Autobranche

VW schliesst Allianz mit japanischem Hersteller Suzuki

Ein Modell des japanischen Kleinwagenherstellers Suzuki (Archiv)

Ein Modell des japanischen Kleinwagenherstellers Suzuki (Archiv)

Mitten in der weltweiten Branchenkrise setzt Volkswagen auf Angriff. Europas grösster Autobauer strebt mit Macht an die Weltspitze. Mit dem Einstieg beim japanischen Autobauer Suzuki baut VW seine Position in den asiatischen Wachstumsmärkten und bei Kleinst- und Kleinwagen massiv aus.

Nach der Übernahme von knapp der Hälfte von Porsche am Montag setzt VW seine milliardenschwere Einkaufstour fort. Risiken nimmt die VW-Spitze dabei in Kauf.

1,7 Milliarden Euro zahlt VW, um sich mit knapp 20 Prozent an Suzuki zu beteiligen und bei den Japanern eine beherrschende Stellung zu bekommen. Suzuki wiederum plant, die Hälfte des Kaufpreises in VW-Aktien zu investieren.

Der VW-Konzern will durch die Allianz mit Suzuki vor allem seine Präsenz bei günstigen Kleinstwagen stärken, bei denen die Wolfsburger bislang nur schwach vertreten sind. Die Japaner, die auch kleinere Geländewagen und Motorräder bauen, sichern sich mit der Partnerschaft den Zugriff auf VW-Technologien.

Mit der Allianz verschafft sich VW eine bessere Position in den asiatischen Wachstumsmärkten. Denn Suzuki ist dort stark, wo der VW-Konzern bislang noch "weisse Flecken" auf der Weltkarte hat und schwach vertreten ist: In Indien, Japan und Südostasien.

In Indien zum Beispiel ist Maruti Suzuki mit weitem Abstand Marktführer. Der japanische Autobauer hält auf dem boomenden Automarkt des Subkontinents einen Marktanteil von mehr als 50 Prozent.
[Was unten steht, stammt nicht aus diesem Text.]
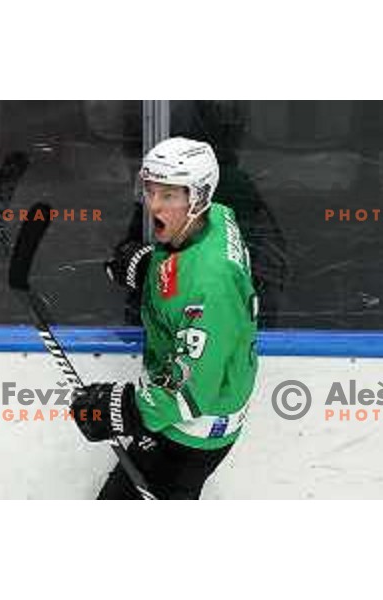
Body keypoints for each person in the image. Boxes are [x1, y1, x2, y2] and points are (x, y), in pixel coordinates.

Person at [71, 137, 259, 499]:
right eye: (151, 190)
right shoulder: (215, 218)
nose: (153, 205)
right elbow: (188, 275)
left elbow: (191, 390)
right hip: (194, 413)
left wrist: (125, 409)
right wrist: (151, 269)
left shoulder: (212, 282)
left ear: (198, 197)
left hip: (191, 432)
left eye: (169, 195)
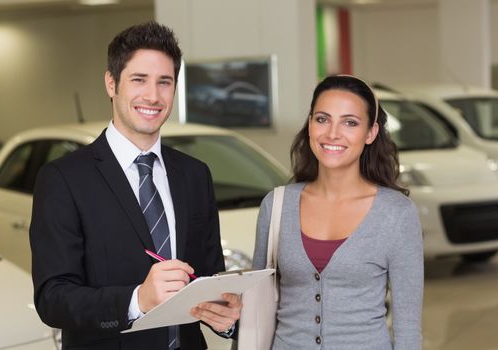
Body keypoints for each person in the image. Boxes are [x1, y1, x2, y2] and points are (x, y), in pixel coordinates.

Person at [30, 21, 241, 350]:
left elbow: (209, 279)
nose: (153, 96)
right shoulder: (63, 179)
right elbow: (53, 298)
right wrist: (137, 299)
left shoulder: (195, 174)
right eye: (139, 80)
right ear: (111, 83)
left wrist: (226, 317)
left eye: (164, 82)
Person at [252, 75, 423, 349]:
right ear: (309, 125)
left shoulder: (397, 214)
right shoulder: (276, 205)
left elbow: (408, 326)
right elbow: (255, 303)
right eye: (322, 119)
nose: (332, 133)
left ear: (371, 133)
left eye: (350, 122)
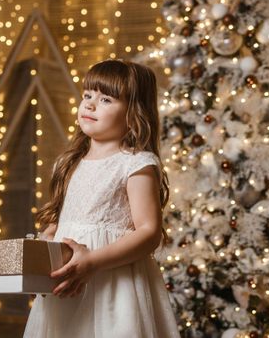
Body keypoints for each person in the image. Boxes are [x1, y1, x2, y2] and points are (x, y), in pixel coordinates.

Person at [23, 59, 180, 338]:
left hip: (114, 284)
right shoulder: (69, 163)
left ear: (134, 114)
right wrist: (47, 242)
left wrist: (93, 262)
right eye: (87, 95)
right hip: (70, 280)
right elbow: (63, 220)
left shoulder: (136, 164)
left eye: (106, 99)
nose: (90, 105)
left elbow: (149, 232)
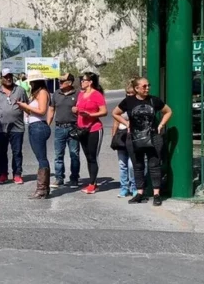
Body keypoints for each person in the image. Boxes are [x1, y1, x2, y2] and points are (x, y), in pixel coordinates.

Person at [112, 77, 173, 206]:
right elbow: (115, 113)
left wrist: (161, 125)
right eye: (144, 86)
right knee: (137, 166)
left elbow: (168, 111)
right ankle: (139, 193)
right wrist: (127, 123)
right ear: (136, 88)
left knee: (154, 166)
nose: (147, 88)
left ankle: (156, 194)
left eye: (148, 85)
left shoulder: (154, 100)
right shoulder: (128, 101)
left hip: (153, 137)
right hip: (134, 138)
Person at [0, 68, 28, 184]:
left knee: (17, 152)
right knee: (1, 152)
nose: (8, 78)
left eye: (10, 76)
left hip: (17, 127)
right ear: (1, 78)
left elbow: (26, 105)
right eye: (6, 76)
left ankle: (17, 174)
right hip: (0, 128)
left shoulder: (20, 90)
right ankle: (2, 174)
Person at [16, 74, 51, 199]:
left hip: (39, 126)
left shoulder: (42, 92)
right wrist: (23, 107)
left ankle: (42, 189)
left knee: (42, 158)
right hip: (34, 125)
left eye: (31, 82)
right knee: (40, 157)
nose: (30, 84)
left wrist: (25, 106)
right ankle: (44, 188)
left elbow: (41, 111)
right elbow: (32, 111)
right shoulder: (36, 93)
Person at [74, 72, 107, 194]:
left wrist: (91, 115)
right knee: (88, 157)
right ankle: (93, 182)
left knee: (93, 157)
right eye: (81, 80)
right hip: (82, 129)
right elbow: (79, 109)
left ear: (90, 82)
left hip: (94, 129)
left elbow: (104, 112)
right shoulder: (81, 94)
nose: (81, 82)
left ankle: (92, 184)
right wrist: (75, 110)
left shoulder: (97, 95)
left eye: (83, 80)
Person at [48, 73, 81, 189]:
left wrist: (78, 110)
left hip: (73, 128)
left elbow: (84, 108)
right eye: (59, 81)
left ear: (70, 83)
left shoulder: (78, 94)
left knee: (74, 154)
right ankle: (59, 178)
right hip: (59, 128)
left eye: (62, 81)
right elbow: (51, 109)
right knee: (58, 155)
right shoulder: (56, 94)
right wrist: (47, 124)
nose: (60, 83)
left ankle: (74, 178)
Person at [112, 82, 137, 198]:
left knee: (132, 165)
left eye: (132, 93)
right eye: (128, 93)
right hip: (122, 137)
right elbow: (115, 122)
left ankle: (134, 187)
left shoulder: (138, 105)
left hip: (134, 137)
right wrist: (113, 137)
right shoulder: (123, 105)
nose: (129, 95)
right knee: (122, 164)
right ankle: (124, 188)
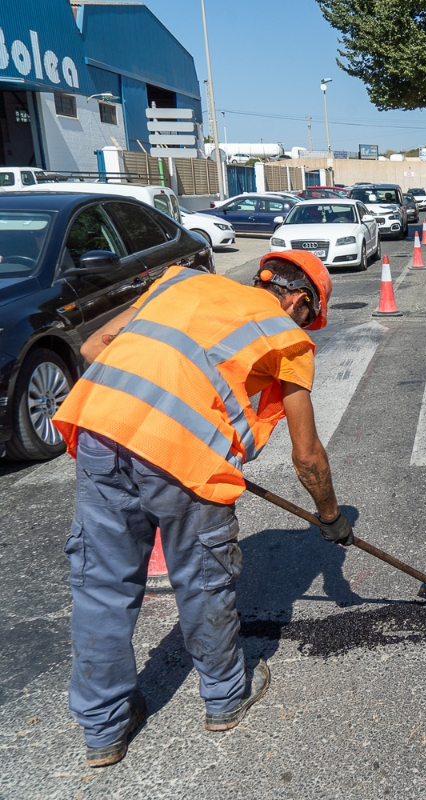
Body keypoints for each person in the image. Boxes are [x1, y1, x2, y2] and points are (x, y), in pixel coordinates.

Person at [52, 251, 356, 768]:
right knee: (202, 578)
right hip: (183, 459)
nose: (306, 326)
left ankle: (104, 731)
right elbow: (307, 456)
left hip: (101, 431)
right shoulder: (288, 337)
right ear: (299, 301)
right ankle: (224, 698)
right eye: (310, 317)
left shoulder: (179, 281)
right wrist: (329, 517)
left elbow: (93, 345)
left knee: (101, 587)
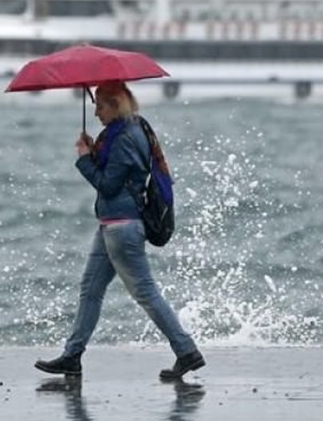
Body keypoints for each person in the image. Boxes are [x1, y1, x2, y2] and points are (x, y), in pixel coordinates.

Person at [34, 81, 205, 380]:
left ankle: (186, 351)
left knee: (146, 293)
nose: (96, 112)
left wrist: (85, 159)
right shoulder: (126, 131)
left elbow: (109, 186)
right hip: (111, 225)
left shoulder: (125, 137)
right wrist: (94, 152)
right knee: (90, 291)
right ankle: (72, 356)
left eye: (100, 106)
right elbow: (117, 174)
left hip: (122, 227)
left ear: (116, 105)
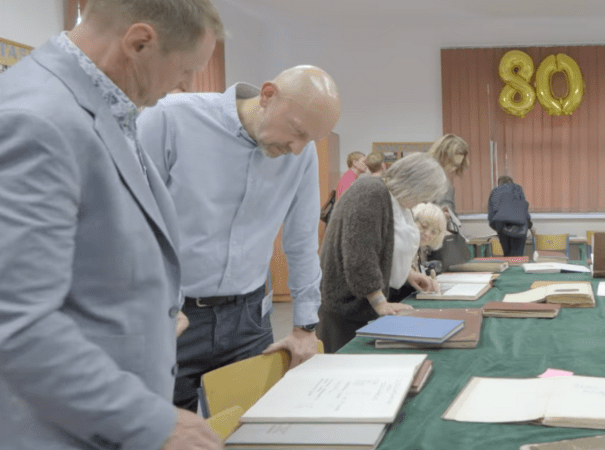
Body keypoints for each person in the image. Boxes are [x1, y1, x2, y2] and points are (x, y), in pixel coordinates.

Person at [0, 1, 224, 448]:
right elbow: (17, 322)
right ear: (139, 43)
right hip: (63, 427)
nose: (186, 85)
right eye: (186, 70)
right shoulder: (38, 120)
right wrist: (152, 422)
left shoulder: (103, 104)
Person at [138, 65, 341, 411]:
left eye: (309, 140)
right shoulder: (169, 120)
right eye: (296, 131)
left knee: (252, 427)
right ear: (267, 95)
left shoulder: (301, 155)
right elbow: (129, 222)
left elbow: (303, 240)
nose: (297, 149)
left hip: (248, 319)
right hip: (170, 317)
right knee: (165, 429)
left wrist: (306, 325)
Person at [319, 153, 448, 352]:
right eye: (423, 194)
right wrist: (380, 302)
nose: (422, 200)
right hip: (346, 309)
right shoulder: (371, 191)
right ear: (414, 184)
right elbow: (360, 253)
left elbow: (385, 249)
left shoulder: (393, 201)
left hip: (361, 305)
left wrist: (408, 275)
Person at [427, 134, 470, 220]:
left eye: (457, 165)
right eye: (451, 163)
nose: (454, 169)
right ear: (442, 155)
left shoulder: (446, 184)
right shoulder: (427, 178)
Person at [488, 175, 533, 256]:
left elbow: (491, 215)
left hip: (502, 226)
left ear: (499, 183)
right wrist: (529, 225)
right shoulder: (517, 189)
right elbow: (523, 209)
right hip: (519, 226)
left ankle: (508, 262)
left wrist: (496, 227)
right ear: (511, 182)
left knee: (507, 254)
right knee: (517, 255)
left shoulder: (495, 191)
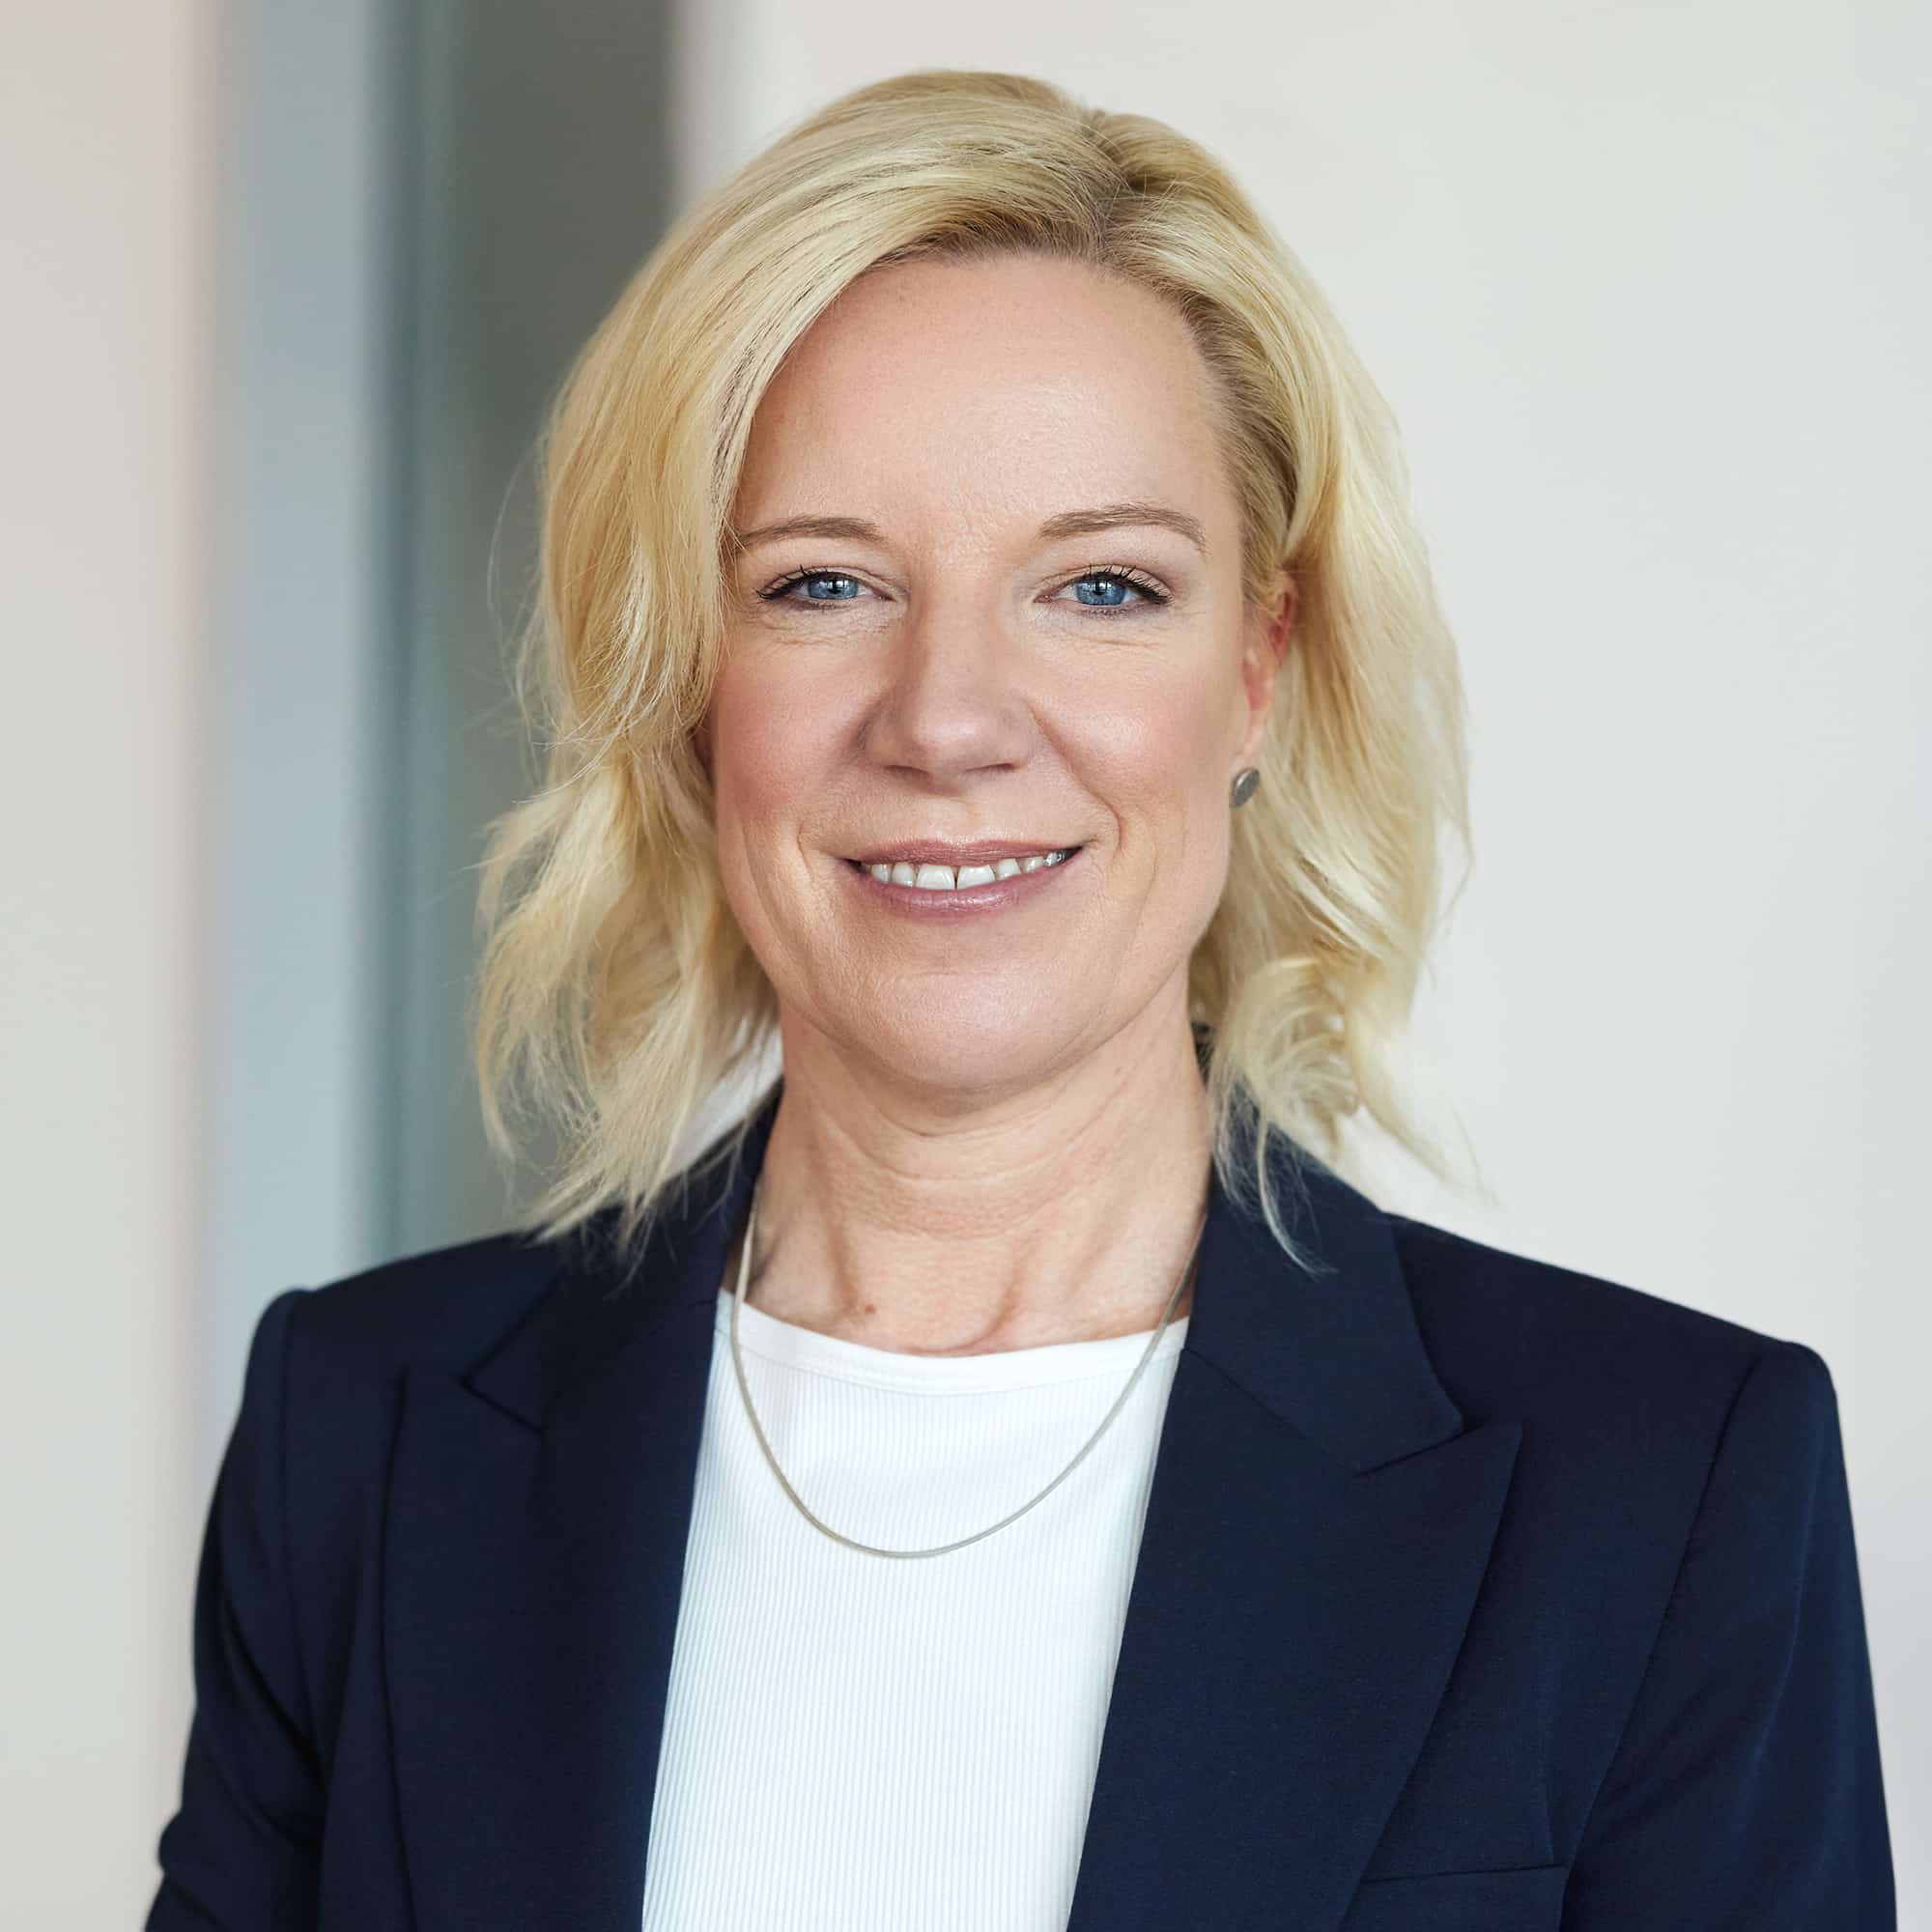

VW dagegen spielt dort bisher so gut wie keine Rolle.

VW macht mit Suzuki einen wichtigen Schritt nach vorne. "Damit haben sie den Schlüssel, weltweit die Marktführerschaft zu erringen", sagte Autoexperte Ferdinand Dudenhöffer. Bis spätestens 2018 will VW - derzeit die Nummer drei - den japanischen Autoriesen Toyota als weltweiten Branchenprimus ablösen.